Preventing Catastrophic Forgetting through Memory Networks in Continuous Detection
Gaurav Bhatt, James Ross, Leonid Sigal
TL;DR
This work tackles catastrophic forgetting in continual object detection by introducing MD-DETR, a memory-augmented transformer that adapts a Deformable DETR backbone while preserving past knowledge through a dedicated memory module and a localized query mechanism.
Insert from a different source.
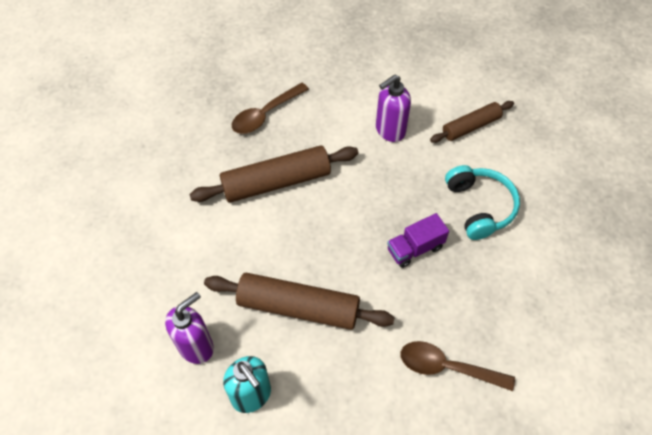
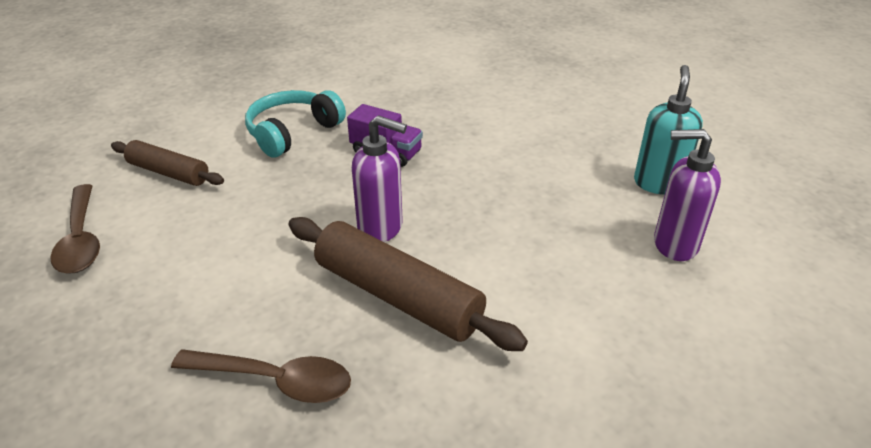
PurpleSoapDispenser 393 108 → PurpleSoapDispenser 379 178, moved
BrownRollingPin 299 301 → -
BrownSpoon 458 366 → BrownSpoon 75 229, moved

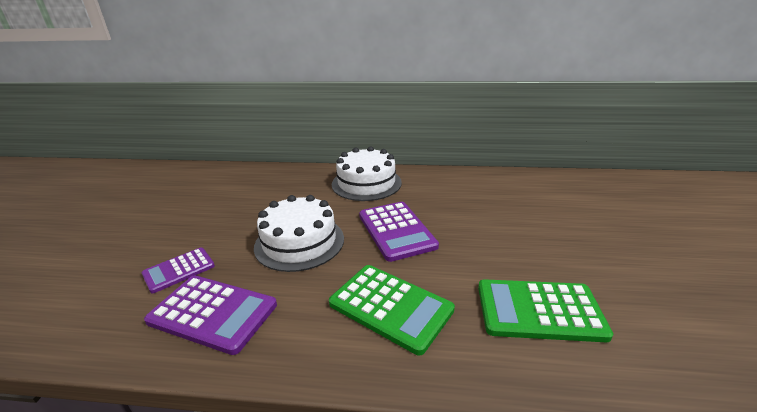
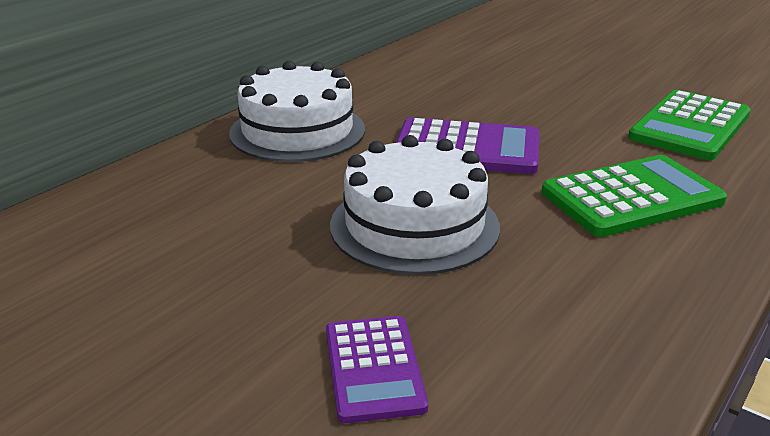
PurpleCalculator 210 315 → -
It adds continual optimization strategies, including memory chunk freezing, gradient masking, and background thresholding to counter background relegation, and employs a joint training objective $\mathcal{L} = \mathcal{L}_{detr} + \lambda_Q \mathcal{L}_Q$. Empirically, MD-DETR achieves state-of-the-art results on MS-COCO and PASCAL-VOC in a replay-free setting, with about $5-7\%$ improvements and up to $\sim10\%$ gains on challenging tasks, outperforming replay-based baselines. The work also provides detailed ablations and qualitative analyses, highlighting the effectiveness of memory-based retrieval for continual detection and outlining remaining challenges such as bounding-box deformation and confidence drift for past classes.
Abstract
Modern pre-trained architectures struggle to retain previous information while undergoing continuous fine-tuning on new tasks. Despite notable progress in continual classification, systems designed for complex vision tasks such as detection or segmentation still struggle to attain satisfactory performance. In this work, we introduce a memory-based detection transformer architecture to adapt a pre-trained DETR-style detector to new tasks while preserving knowledge from previous tasks. We propose a novel localized query function for efficient information retrieval from memory units, aiming to minimize forgetting. Furthermore, we identify a fundamental challenge in continual detection referred to as background relegation. This arises when object categories from earlier tasks reappear in future tasks, potentially without labels, leading them to be implicitly treated as background. This is an inevitable issue in continual detection or segmentation. The introduced continual optimization technique effectively tackles this challenge. Finally, we assess the performance of our proposed system on continual detection benchmarks and demonstrate that our approach surpasses the performance of existing state-of-the-art resulting in 5-7% improvements on MS-COCO and PASCAL-VOC on the task of continual detection.